茨城県の植物園のスタッフとして働く女性。鉛筆を大事に使うようになったのは、幼い頃に谷川俊太郎さんの絵本「いっぽんの鉛筆のむこうに」を読んだのがきっかけだ。アメリカで木を取る人、メキシコから日本に船で荷物を届ける人、日本で鉛筆を作る人…。鉛筆に関わる世界の人たちを描いた作品。「それぞれの人に家庭があり、自分と同じように生きている人が世界中にいることを知って驚いた」と女性。本を読んだ後、お小遣いで色鉛筆セットを買ったこともあり、なおさら大切に使おうと思うようになった。

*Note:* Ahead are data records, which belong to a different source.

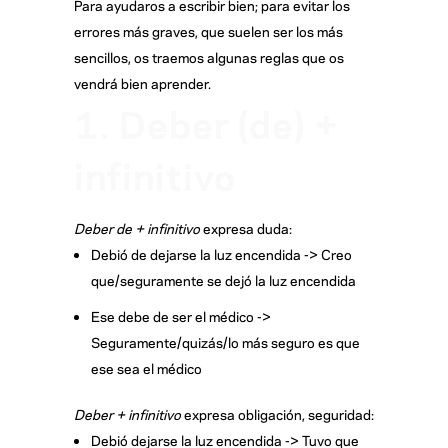
Para ayudaros a escribir bien; para evitar los
errores más graves, que suelen ser los más
sencillos, os traemos algunas reglas que os
vendrá bien aprender.
1. Deber (de) +
infinitivo
Deber de + infinitivo
expresa duda:
Debió de dejarse la luz encendida -> Creo
que/seguramente se dejó la luz encendida
Ese debe de ser el médico ->
Seguramente/quizás/lo más seguro es que
ese sea el médico
Deber + infinitivo
expresa obligación, seguridad:
Debió dejarse la luz encendida -> Tuvo que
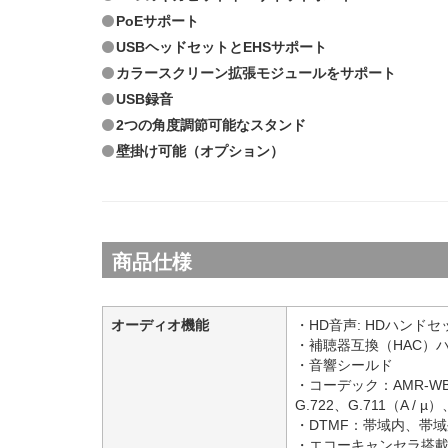
PoEサポート
USBヘッドセットとEHSサポート
カラースクリーン拡張モジュールをサポート
USB録音
2つの角度調節可能なスタンド
壁掛け可能（オプション）
商品仕様
オーディオ機能
・HD音声: HDハンド
・補聴器互換（HAC）
・音響シールド
・コーデック：AMR-W
G.722、G.711（A / µ）
・DTMF：帯域内、帯域外（
・エコーキャンセラ搭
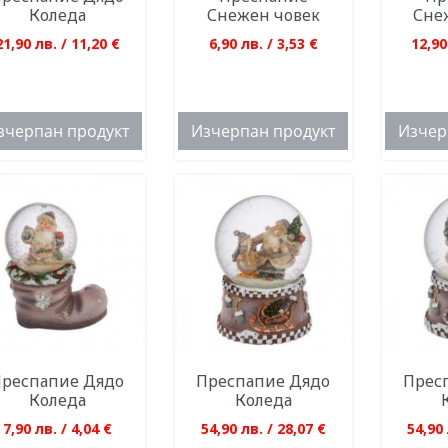
Коледа
Снежен човек
Сне
21,90 лв. / 11,20 €
6,90 лв. / 3,53 €
12,90
зчерпан продукт
Изчерпан продукт
Изчер
респапие Дядо
Преспапие Дядо
Прес
Коледа
Коледа
7,90 лв. / 4,04 €
54,90 лв. / 28,07 €
54,90 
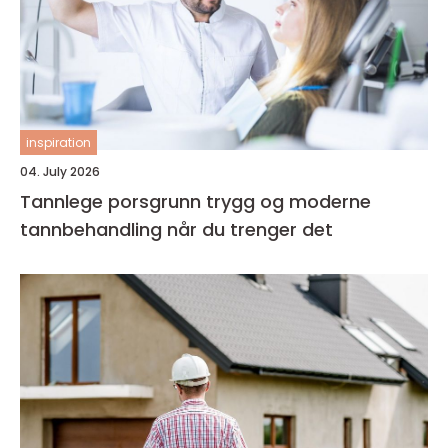
inspiration
04. July 2026
Tannlege porsgrunn trygg og moderne
tannbehandling når du trenger det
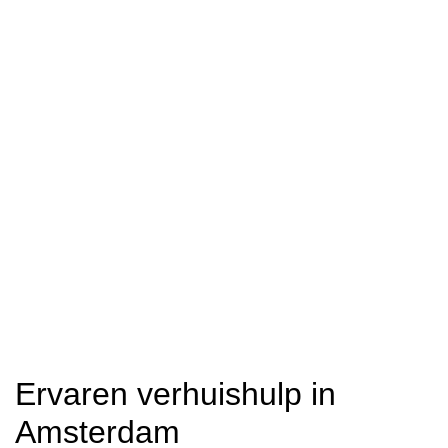
Ervaren verhuishulp in
Amsterdam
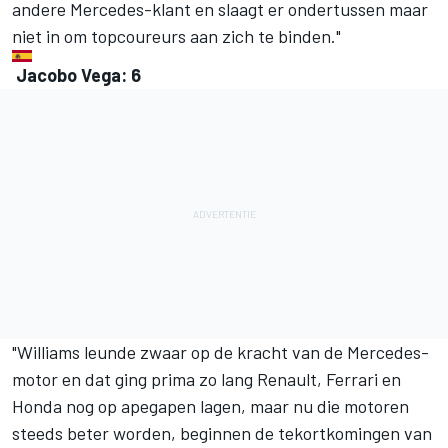
andere Mercedes-klant en slaagt er ondertussen maar
niet in om topcoureurs aan zich te binden."
Jacobo Vega: 6
"Williams leunde zwaar op de kracht van de Mercedes-
motor en dat ging prima zo lang Renault, Ferrari en
Honda nog op apegapen lagen, maar nu die motoren
steeds beter worden, beginnen de tekortkomingen van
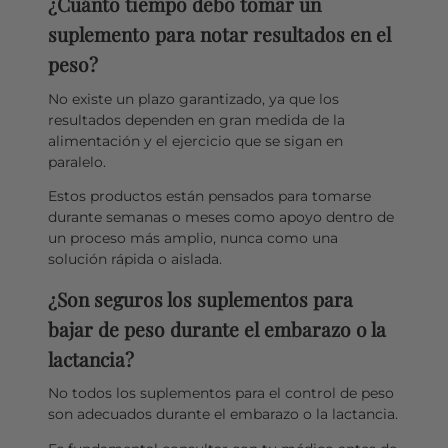
¿Cuánto tiempo debo tomar un
suplemento para notar resultados en el
peso?
No existe un plazo garantizado, ya que los
resultados dependen en gran medida de la
alimentación y el ejercicio que se sigan en
paralelo.
Estos productos están pensados para tomarse
durante semanas o meses como apoyo dentro de
un proceso más amplio, nunca como una
solución rápida o aislada.
¿Son seguros los suplementos para
bajar de peso durante el embarazo o la
lactancia?
No todos los suplementos para el control de peso
son adecuados durante el embarazo o la lactancia.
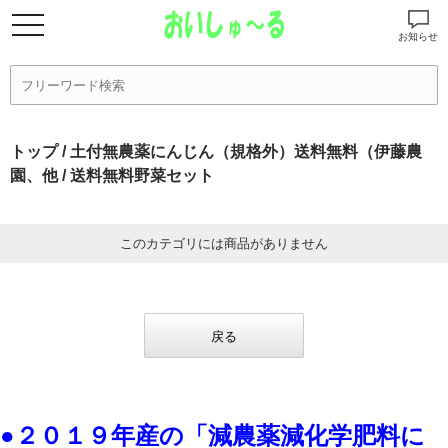
お知らせ
トップ
/
土付無農薬にんじん（規格外）送料無料（伊藤農
園、他
/ 送料無料野菜セット
このカテゴリには商品がありません
戻る
●２０１９年産の「減農薬減化学肥料に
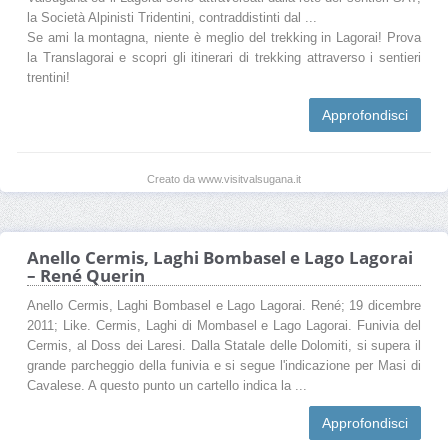
la Società Alpinisti Tridentini, contraddistinti dal ...
Se ami la montagna, niente è meglio del trekking in Lagorai! Prova
la Translagorai e scopri gli itinerari di trekking attraverso i sentieri
trentini!
Approfondisci
Creato da www.visitvalsugana.it
Anello Cermis, Laghi Bombasel e Lago Lagorai
– René Querin
Anello Cermis, Laghi Bombasel e Lago Lagorai. René; 19 dicembre
2011; Like. Cermis, Laghi di Mombasel e Lago Lagorai. Funivia del
Cermis, al Doss dei Laresi. Dalla Statale delle Dolomiti, si supera il
grande parcheggio della funivia e si segue l'indicazione per Masi di
Cavalese. A questo punto un cartello indica la ...
Approfondisci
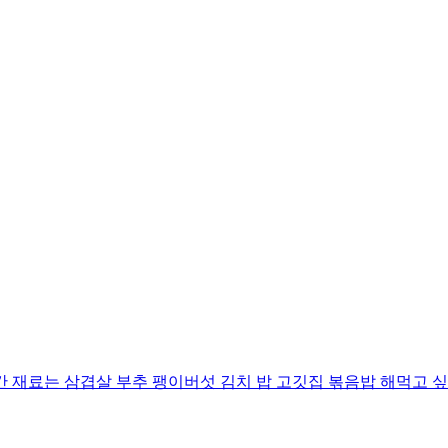
 재료는 삼겹살 부추 팽이버섯 김치 밥 고깃집 볶음밥 해먹고 싶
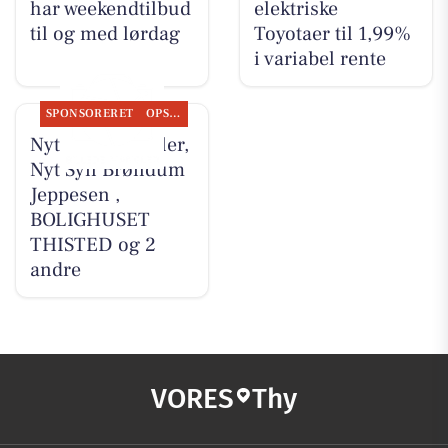
har weekendtilbud
elektriske
til og med lørdag
Toyotaer til 1,99%
i variabel rente
SPONSORERET
OPSLAGSTAVLEN
Nyt fra MTH Biler,
Nyt Syn Brøndum
Jeppesen ,
BOLIGHUSET
THISTED og 2
andre
VORES
Thy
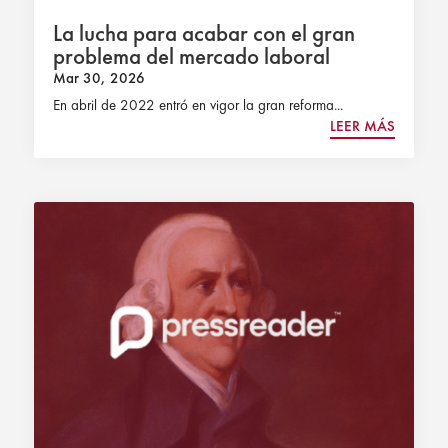
La lucha para acabar con el gran
problema del mercado laboral
Mar 30, 2026
En abril de 2022 entró en vigor la gran reforma...
LEER MÁS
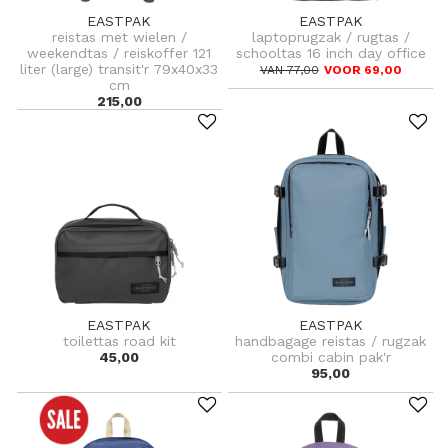
EASTPAK
EASTPAK
reistas met wielen /
laptoprugzak / rugtas /
weekendtas / reiskoffer 121
schooltas 16 inch day office
liter (large) transit'r 79x40x33
VAN 77,00
VOOR 69,00
cm
215,00
EASTPAK
EASTPAK
toilettas road kit
handbagage reistas / rugzak
45,00
combi cabin pak'r
95,00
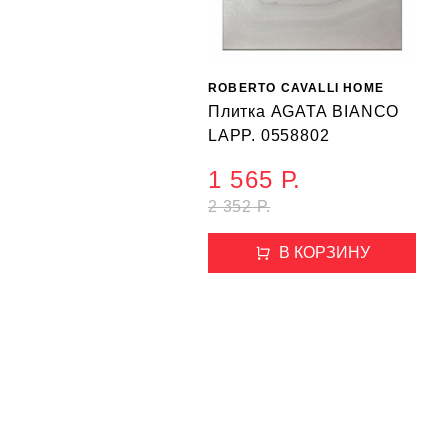
ROBERTO CAVALLI HOME
Плитка AGATA BIANCO
LAPP. 0558802
1 565 Р.
2 352 Р.
В КОРЗИНУ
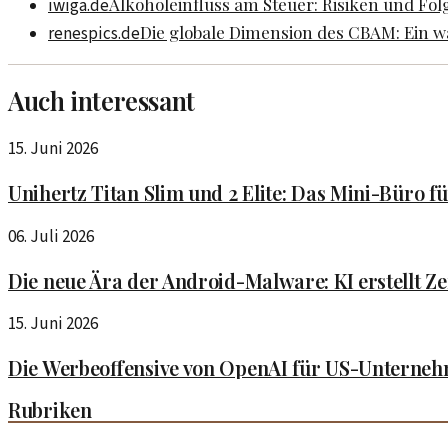
Alkoholeinfluss am Steuer: Risiken und Fol
iwiga.de
Die globale Dimension des CBAM: Ein w
renespics.de
Auch interessant
15. Juni 2026
Unihertz Titan Slim und 2 Elite: Das Mini-Büro f
06. Juli 2026
Die neue Ära der Android-Malware: KI erstellt Z
15. Juni 2026
Die Werbeoffensive von OpenAI für US-Unterne
Rubriken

15年間、愛用する赤青鉛筆は、仕事で使い始めた。企画で子どもたちのワークシートの丸付けで使い、大きく花丸を付ける時には、子どもたちが手元をのぞき込んできた。小さくなった鉛筆を見せると、驚いて目を丸くしたり喜んだり。その姿が愛らしく好きだった。短くなると、金属製の鉛筆ホルダーを利用。さらに短くなっても、摘まむように持って使った。昨年4月に別の植物園に転職したが、今も書類のチェックなどに使っている。
中の構造を見たのは今年1月上旬。2センチほどになった赤青鉛筆を使っていると、赤色の芯だけが折れて中から出てきた。「赤と青の芯が混じっている部分があったらかっこいいなと思っていたけど…。赤と青の芯の境目が接着剤でくっ付いているみたい。接着ではなくて、1本作りの可能性もありますね」と想像を巡らせる。ツイッターに投稿すると、瞬く間に拡散され、「SDGsのプロだ」「感動しかない」「最後まで中身たっぷりだったのか…トッポかよ」などと返信であふれた。
老舗メーカー「トンボ鉛筆」に聞いた作り方
では、赤青鉛筆はどうやって作っているのだろう。老舗メーカー「トンボ鉛筆」の広報担当は「赤青鉛筆は2枚の板からできていて、芯を挟むサンドイッチの構造になっています」と話す。作り方は、板に溝を掘り、溝に接着剤を塗布。その上に赤色と青色の芯を隣合わせに置いて、上から別の板を乗せ、圧力をかけて乾燥させる。1枚の板から9本が作れるといい、最後に板を裁断して、鉛筆の形に丸く削れば完成する。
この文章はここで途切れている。